Gérard Canavese a monté son affaire de négoce de légumes avec sa famille à Aubagne, près de Marseille, il y a quarante-cinq ans. Les affaires marchaient bien en général, l’entreprise a grandi et s’est étendue à la production. En 2019, elle a réalisé un chiffre d’affaires de 150 millions d’euros et comptait 410 salariés, 8 entrepôts et 120 camions.

Mais la crise du coronavirus a été un défi de trop. Le groupe Canavese a dû demander sa mise en redressement judiciaire il y a quelques semaines. Il se trouvait pourtant en voie de récupération après avoir laissé pas mal de plumes dans la production de bananes, où il employait parfois jusqu’à 2 500 personnes en Côte d’Ivoire, à cause de la faiblesse des cours mondiaux. Il s’était séparé de cette activité pour se concentrer sur l’approvisionnement des restaurants et des cantines – quand le confinement a été déclaré, le 17 mars

Des chaînes d’approvisionnement bouleversées

Le secteur agroalimentaire, qui constitue l’un des plus importants de l’économie française, est en crise. Comme ailleurs, les gens continuent à manger malgré le confinement, mais les chaînes d’approvisionnement ont changé. Les exportations sont en partie bloquées, on manque de main-d’œuvre et les restaurants n’achètent plus. Selon un sondage réalisé par l’Association nationale des industries alimentaires (Ania), les entreprises françaises doivent actuellement se débrouiller avec en moyenne 20 % d’employés en moins. Soit les salariés sont en congé maladie, soit ils restent chez eux pour garder leurs enfants (ce qui est actuellement autorisé), soit ils usent de leur droit de retrait, c’est-à-dire ne vont pas travailler si l’employeur n’assure pas les conditions sanitaires requises.
Le taux d’absentéisme atteint même 40 % dans la région parisienne. Une grande partie des entreprises interrogées (40 %) se plaignent de manquer de fournitures, par exemple de matériel d’emballage et de matières premières. Elles sont 70 % à faire état d’une hausse des prix en raison de difficultés de logistique et de transport. Leur bilan en subit les conséquences : près de quatre cinquièmes des entreprises voient leur chiffre d’affaires reculer et plus d’un quart prévoient des pertes de revenus de plus de 50 %.

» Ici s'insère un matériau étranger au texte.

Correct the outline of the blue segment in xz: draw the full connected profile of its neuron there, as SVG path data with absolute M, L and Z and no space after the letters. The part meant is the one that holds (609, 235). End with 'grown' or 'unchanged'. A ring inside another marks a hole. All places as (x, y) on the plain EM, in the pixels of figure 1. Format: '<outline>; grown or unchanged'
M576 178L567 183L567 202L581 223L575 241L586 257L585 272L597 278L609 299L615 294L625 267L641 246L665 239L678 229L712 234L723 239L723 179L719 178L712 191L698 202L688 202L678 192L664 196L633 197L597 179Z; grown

Tous les acteurs du secteur mobilisés

Pendant ce temps, le gouvernement et les représentants de la branche agroalimentaire soulignent qu’il n’y a aucune pénurie de denrées – ce qu’on peut constater tous les jours en allant faire ses courses. La chaîne d’approvisionnement des supermarchés fonctionne :
Dans notre branche, qui emploie deux millions de personnes, tous les acteurs sont extraordinairement mobilisés”, déclare Catherine Chapalain, présidente de l’Ania.
Les conflits habituels entre agriculteurs et grande distribution sont remis à plus tard, ajoute-t-elle.
Peu avant le début du confinement, les Français faisaient des stocks, mais la situation est revenue à la normale depuis. Le chiffre d’affaires des supermarchés augmente parce que les gens ne vont plus au restaurant. Certains établissements misent sur la livraison à domicile, mais la situation demeure tendue. Certaines coopératives de céréales maintiennent leurs prix par solidarité malgré l’augmentation de la demande. Ce n’est cependant pas le cas de tout le monde : certains transporteurs tentent de faire monter leurs prix en invoquant notamment les risques encourus par leurs employés.

Les produits frais boudés

Les entreprises appellent donc le gouvernement à leur procurer davantage de masques et de vêtements de protection. Le secteur le plus touché est la pêche. Les bateaux qui approvisionnaient les restaurants ne sortent plus. Et le rayon poissonnerie des supermarchés est souvent désert : les consommateurs évitent les produits à base de poisson. Il en va de même pour les rayons charcuterie et fromage. Inquiet de l’explosion de la consommation de produits de longue conservation, Didier Guillaume, le ministre de l’Agriculture, a donc lancé aux Français : “Il faut manger des produits frais”, c’est bon pour la santé.